The god guides me inside, walking briskly. No one looks at us. Odd.

 As we pass, I see a duplicate of Loki talking to the paparazzi. I look back once Loki and I are inside, to see a illusion of me still standing by Clint. Loki let's go of my arm. I watch as Clint and the fake me walk up and come in the building. The fake Loki follows. After the doors shut, fake me and fake Loki disappear with a shimmer of green.

Clint swears in surprise, then he turns to see the real us. "What the hell was that?"

"Illusion projection and duplication casting," Loki answers.

"Ain't that the same thing?" I look up at the god, my heartbeat steady now that I'm out of the paparazzi's veiw.

"No, they are two completely different powers, actually.

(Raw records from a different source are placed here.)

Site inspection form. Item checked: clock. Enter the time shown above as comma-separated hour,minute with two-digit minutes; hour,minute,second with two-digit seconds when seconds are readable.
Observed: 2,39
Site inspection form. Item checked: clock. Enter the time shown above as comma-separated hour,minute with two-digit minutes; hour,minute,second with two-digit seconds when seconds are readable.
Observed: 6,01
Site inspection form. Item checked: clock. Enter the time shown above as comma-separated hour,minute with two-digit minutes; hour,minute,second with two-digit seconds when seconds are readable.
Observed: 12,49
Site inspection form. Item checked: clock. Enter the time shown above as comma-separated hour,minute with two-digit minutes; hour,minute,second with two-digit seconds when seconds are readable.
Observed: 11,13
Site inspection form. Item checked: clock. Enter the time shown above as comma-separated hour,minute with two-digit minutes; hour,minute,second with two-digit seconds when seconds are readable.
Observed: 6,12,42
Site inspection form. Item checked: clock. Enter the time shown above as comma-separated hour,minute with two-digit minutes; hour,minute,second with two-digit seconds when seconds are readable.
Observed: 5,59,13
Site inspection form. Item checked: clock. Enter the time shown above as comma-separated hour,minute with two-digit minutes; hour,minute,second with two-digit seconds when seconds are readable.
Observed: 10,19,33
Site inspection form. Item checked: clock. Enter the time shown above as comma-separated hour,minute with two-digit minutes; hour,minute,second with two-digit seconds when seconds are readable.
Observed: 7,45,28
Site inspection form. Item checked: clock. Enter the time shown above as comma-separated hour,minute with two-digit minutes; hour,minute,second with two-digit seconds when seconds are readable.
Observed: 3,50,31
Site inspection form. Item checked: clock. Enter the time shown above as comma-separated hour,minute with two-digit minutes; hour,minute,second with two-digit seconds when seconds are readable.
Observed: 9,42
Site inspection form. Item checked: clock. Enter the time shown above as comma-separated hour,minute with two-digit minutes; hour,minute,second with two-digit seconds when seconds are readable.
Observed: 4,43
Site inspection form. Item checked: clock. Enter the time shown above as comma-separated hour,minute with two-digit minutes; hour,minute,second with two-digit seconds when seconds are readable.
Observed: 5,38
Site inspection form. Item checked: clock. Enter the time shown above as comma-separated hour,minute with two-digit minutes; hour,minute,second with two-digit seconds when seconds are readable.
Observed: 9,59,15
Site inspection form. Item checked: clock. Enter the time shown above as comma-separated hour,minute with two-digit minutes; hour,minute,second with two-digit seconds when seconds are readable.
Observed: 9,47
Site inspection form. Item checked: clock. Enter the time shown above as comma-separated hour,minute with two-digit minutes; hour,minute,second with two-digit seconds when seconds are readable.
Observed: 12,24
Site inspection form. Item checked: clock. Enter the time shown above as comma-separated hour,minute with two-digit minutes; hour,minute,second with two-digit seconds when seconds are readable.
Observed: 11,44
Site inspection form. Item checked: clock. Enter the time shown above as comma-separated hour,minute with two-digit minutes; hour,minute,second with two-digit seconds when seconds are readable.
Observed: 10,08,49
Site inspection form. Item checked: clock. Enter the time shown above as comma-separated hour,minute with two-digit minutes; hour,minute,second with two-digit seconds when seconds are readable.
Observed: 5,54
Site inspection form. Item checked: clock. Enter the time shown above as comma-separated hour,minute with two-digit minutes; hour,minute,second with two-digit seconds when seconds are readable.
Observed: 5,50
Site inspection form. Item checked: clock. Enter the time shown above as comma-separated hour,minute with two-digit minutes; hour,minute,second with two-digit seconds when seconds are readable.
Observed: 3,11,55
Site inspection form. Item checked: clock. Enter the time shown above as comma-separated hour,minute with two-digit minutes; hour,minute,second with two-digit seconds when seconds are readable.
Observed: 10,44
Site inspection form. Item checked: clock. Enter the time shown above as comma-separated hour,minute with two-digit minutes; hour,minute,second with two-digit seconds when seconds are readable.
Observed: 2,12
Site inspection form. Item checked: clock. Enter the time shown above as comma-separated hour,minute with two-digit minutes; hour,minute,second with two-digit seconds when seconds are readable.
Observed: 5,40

Illusion projection involves depicting a detailed image from outside oneself which is perceptible in the external world, whereas duplication casting and tells recreateing an exact facsimile of one's own body in its present circumstance which acts as a true holographic mirror of its molecular structure." He explains.

Clint and I just look at him blankly, "... I don't think you even breathed during that." I say.

"I didn't even get what he said," Clint tells me.

"Me neither." I say.

Loki sighs in irritation, and I turn to the window. "Why are they here?" I ask.

"You're the new drama." Says Clint.

"Why can't he be drama!?" I gesture to Loki.

"Trust me, I've been drama before," Loki says.

"Yeah, no sh-" I get cut off.

"Language," Loki furrows his eyebrows slightly.

I scoff a laugh,but it lacks real humor, "You sound like Cap."

"Do not compare me to a man in spangled spandex suit who wields a giant frisbee for a weapon." Loki gives me a serious look.

"It's not spandex. Do you even know what spandex is?" I raise my eyebrows questioningly.

"Mortal fabric," Loki answers.

"Oh my God, can you two please shut up?" Clint takes out his phone, dailing a number.

Loki and I give back other a look before looking away, mouths shut.